O curioso é que essa não é a lembrança mais antiga que tenho da minha relação com a mãe de Jesus. Eu devia ter uns 10 anos de idade quando fui o Anjo Gabriel na peça teatral montada por uma vizinha. Decorei o texto da Anunciação a Nossa Senhora, vesti a roupa branca e longa do anjo e até que gostei da minha atuação infantil. Trinta anos depois, os atores daquela peça abençoada, todos crianças, continuam amigos íntimos, mesmo não se vendo com frequência.

Depois da adolescência, perdi o hábito de rezar. Mas, um fato novo surgiu na minha vida décadas depois. Comecei a trabalhar na Barra da Tijuca. Quem mora em São Gonçalo e trabalha no Rio sabe o que é sofrimento. Quem trabalha na Barra já deixou de sofrer na terra e suporta as agruras do inferno. Como um zumbi que só chegava em casa para dormir e acordar antes das 5h, tive certeza que precisava mudar minha vida: voltei a rezar Ave-Marias.

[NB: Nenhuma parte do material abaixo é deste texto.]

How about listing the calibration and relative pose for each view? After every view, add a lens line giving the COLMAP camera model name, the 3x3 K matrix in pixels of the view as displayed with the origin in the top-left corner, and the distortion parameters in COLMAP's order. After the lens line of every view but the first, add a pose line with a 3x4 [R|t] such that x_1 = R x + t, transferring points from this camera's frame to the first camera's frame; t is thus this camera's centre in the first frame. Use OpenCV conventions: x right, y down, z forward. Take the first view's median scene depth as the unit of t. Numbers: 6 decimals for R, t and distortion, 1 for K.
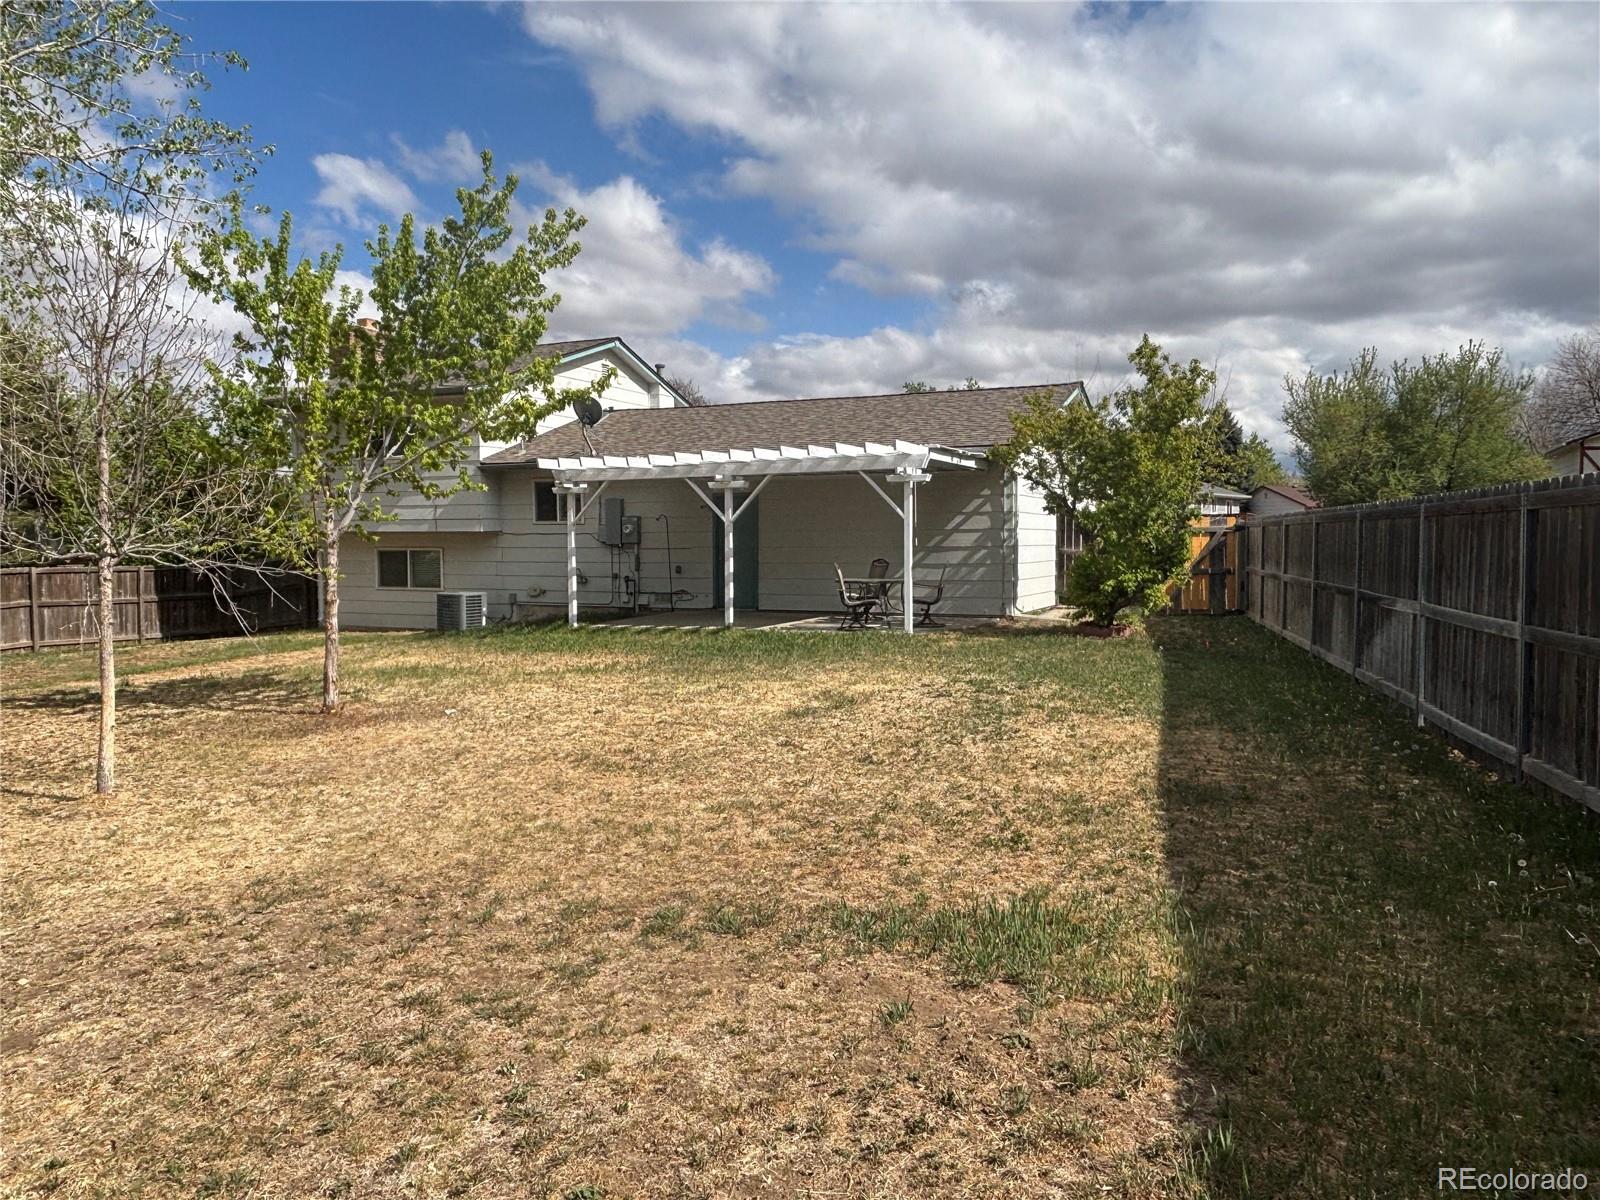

Ladainhas, por si só, são praticadas por diversas culturas e têm efeito transformador poderoso sobre a mente e o espírito. Rezava antes do sol nascer, pouco antes de sair de casa. Nos fins de semana, folgas e feriados, rezava o Terço completo, que inclui cinquenta Ave-Marias. Rezava principalmente por necessidade e até egoísmo, não por amor ou devoção. Mas rezava e pedia com sinceridade. Poucos meses depois, mudei de emprego e passei a trabalhar de casa. A Ave-Maria não é ladainha qualquer.

Com a mudança e mais tempo disponível, pude rezar mais e o Terço passou a ser hábito diário. Sabendo disso, minha mãe me convidou para participar da Legião de Maria, que é uma associação católica internacional que faz trabalhos de evangelização, como visitas a hospitais e abrigos. Diante de tantas graças recebidas desde a infância, não pude recusar o convite. Embora eu continue sendo o principal favorecido por cada Ave-Maria e trabalho realizado.